Repeat Timer on Gradle Cache Artifact Error

Hello Gradle People,

We have an issue with the repeat timer when an artifact version download error has been cached by gradle. The use case is the following: If I try to download an artifact that I forgot to upload on my repo, the error is cached by gradle for quite a long time, impairing the ability to see soon enough the fix of the upload.

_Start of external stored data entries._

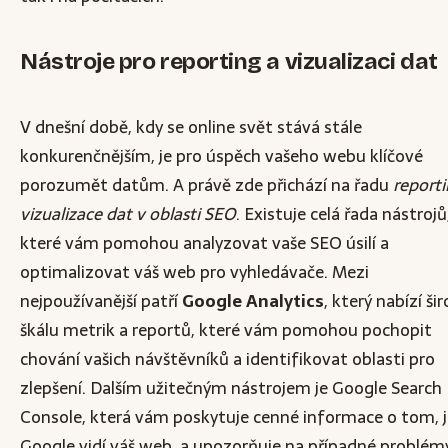
Nástroje pro reporting a vizualizaci dat
V dnešní době, kdy se online svět stává stále
konkurenčnějším, je pro úspěch vašeho webu klíčové
porozumět datům. A právě zde přichází na řadu
reporti
vizualizace dat v oblasti SEO
. Existuje celá řada nástrojů
které vám pomohou analyzovat vaše SEO úsilí a
optimalizovat váš web pro vyhledávače. Mezi
nejpoužívanější patří
Google Analytics
, který nabízí ši
škálu metrik a reportů, které vám pomohou pochopit
chování vašich návštěvníků a identifikovat oblasti pro
zlepšení. Dalším užitečným nástrojem je Google Search
Console, která vám poskytuje cenné informace o tom, 
Google vidí váš web, a upozorňuje na případné problém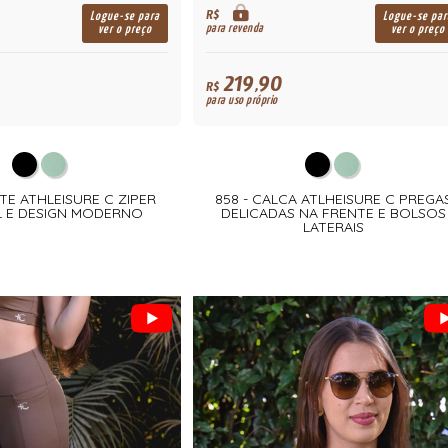
R$
Logue-se para
Logue-se par
para revenda
ver o preço
ver o preço
219,90
R$
para uso próprio
TE ATHLEISURE C ZIPER
858 - CALCA ATLHEISURE C PREGA
 E DESIGN MODERNO
DELICADAS NA FRENTE E BOLSOS
LATERAIS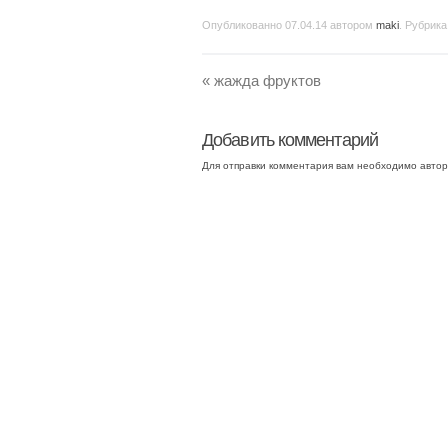
Опубликованно
07.04.14
автором
maki
. Рубрика
«
жажда фруктов
Добавить комментарий
Для отправки комментария вам необходимо
автор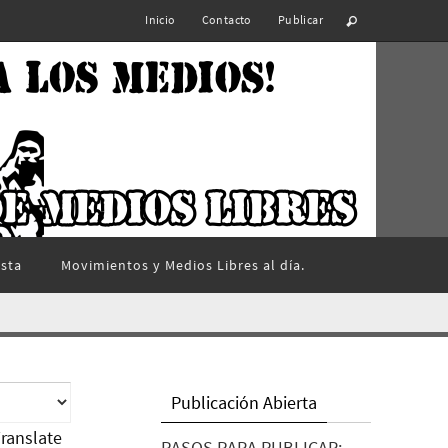
Inicio
Contacto
Publicar
ista
Movimientos y Medios Libres al día.
Publicación Abierta
ranslate
PASOS PARA PUBLICAR: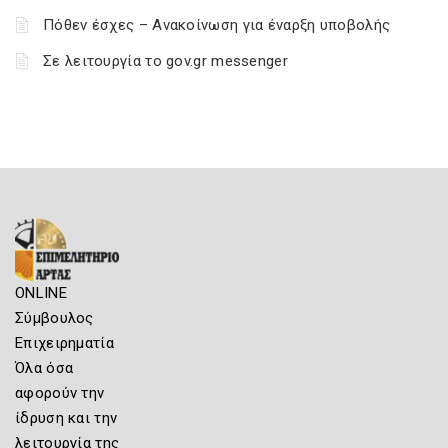
Πόθεν έσχες – Ανακοίνωση για έναρξη υποβολής
Σε λειτουργία το gov.gr messenger
ONLINE
Σύμβουλος
Επιχειρηματία
Όλα όσα
αφορούν την
ίδρυση και την
λειτουργία της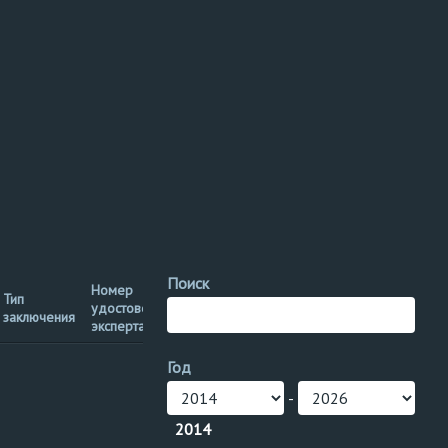
Поиск
Номер
Тип
Территориальное
удостоверения
Теги
заключения
управление
эксперта
Год
Нижне-
Кран мостовой
Волжское
кран
кран
-
управление
мостового
2014
рег. №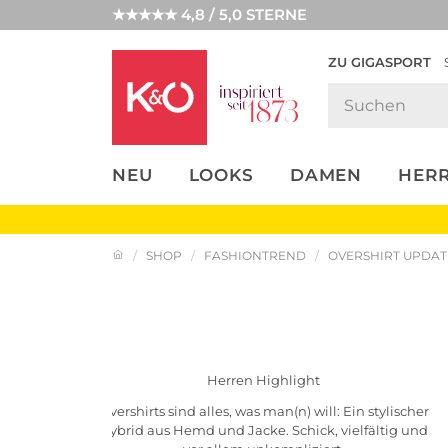
★★★★★ 4,8 / 5,0 STERNE
ZU GIGASPORT
FASHION-
UNSERE APP
CLICK &
CLICK &
TRENDS
COLLECT
RESERVE
NEU
LOOKS
DAMEN
HER
SHOP
FASHIONTREND
OVERSHIRT UPDAT
Look entdecken
Herren Highlight
Overshirts sind alles, was man(n) will: Ein stylischer
Hybrid aus Hemd und Jacke. Schick, vielfältig und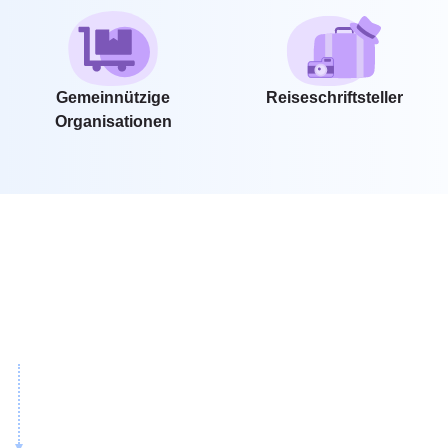
Gemeinnützige
Reiseschriftsteller
Organisationen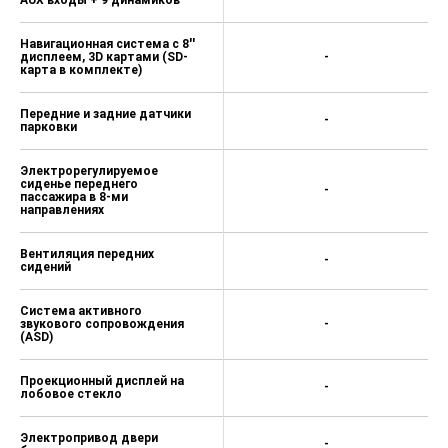
Навигационная система с 8''
дисплеем, 3D картами (SD-
-
карта в комплекте)
Передние и задние датчики
-
парковки
Электрорегулируемое
сиденье переднего
-
пассажира в 8-ми
направлениях
Вентиляция передних
-
сидений
Система активного
звукового сопровождения
-
(ASD)
Проекционный дисплей на
-
лобовое стекло
Электропривод двери
-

To avoid this long timeout waiting we have found two workarounds: 1) just forget the impaired version by doing the upload/download cycle with a new version (cumbersome) 2) remove entirely the gradle cache to make it forget the error

Questions: Is there a better workaround than 1) or 2) ? Is the repeat error timer duration patchable ? What is the value by default of this timer ?

Thanks,

Jean-Pierre

Run Gradle with the ‘–refresh-dependencies’ flag to force revalidation of caches.

Is it possible to change the value of the timer ?

Thanks,

Jean-Pierre

Which Gradle version are you using? I thought this had been changed to only remember the error until the end of the build.

I am using Gradle 1.2.

Jean-Pierre

I’m not aware of a solution other than ‘–refresh-dependencies’ then. I recommend to try with the latest version.

I’m not certain what you mean by “repeat timer”, but you can control how often the cache is refreshed.

This will work for any dependency marked as “changing” in your build script. For dependencies that are not marked a “changing”, Gradle assumes that they will not change over time, so will not refresh the cache automatically. That’s why you need to use ‘–refresh-dependencies’ for these types of problems.

Are you saying that the same timeout mechanism/property is used in the event of an error (repository cannot be reached, artifact cannot be found, etc.)?

I actually missed that the issue was a “missing” module; I originally thought the problem was a bad module in cache.

If the repository cannot be reached, we wouldn’t cache anything.

For missing modules, the cache timeout is 24 hrs by default. For newer versions of Gradle this is not a problem (I think), since Gradle will try again to resolve a missing dependency before failing the build. For older versions I’m pretty sure we used the “changingModule” timeout value to control when a missing module was refreshed.

This was fixed in Gradle 1.3

Thanks for your answers and help, I guess the final answer is that I really need to schedule an upgrade in my production chain.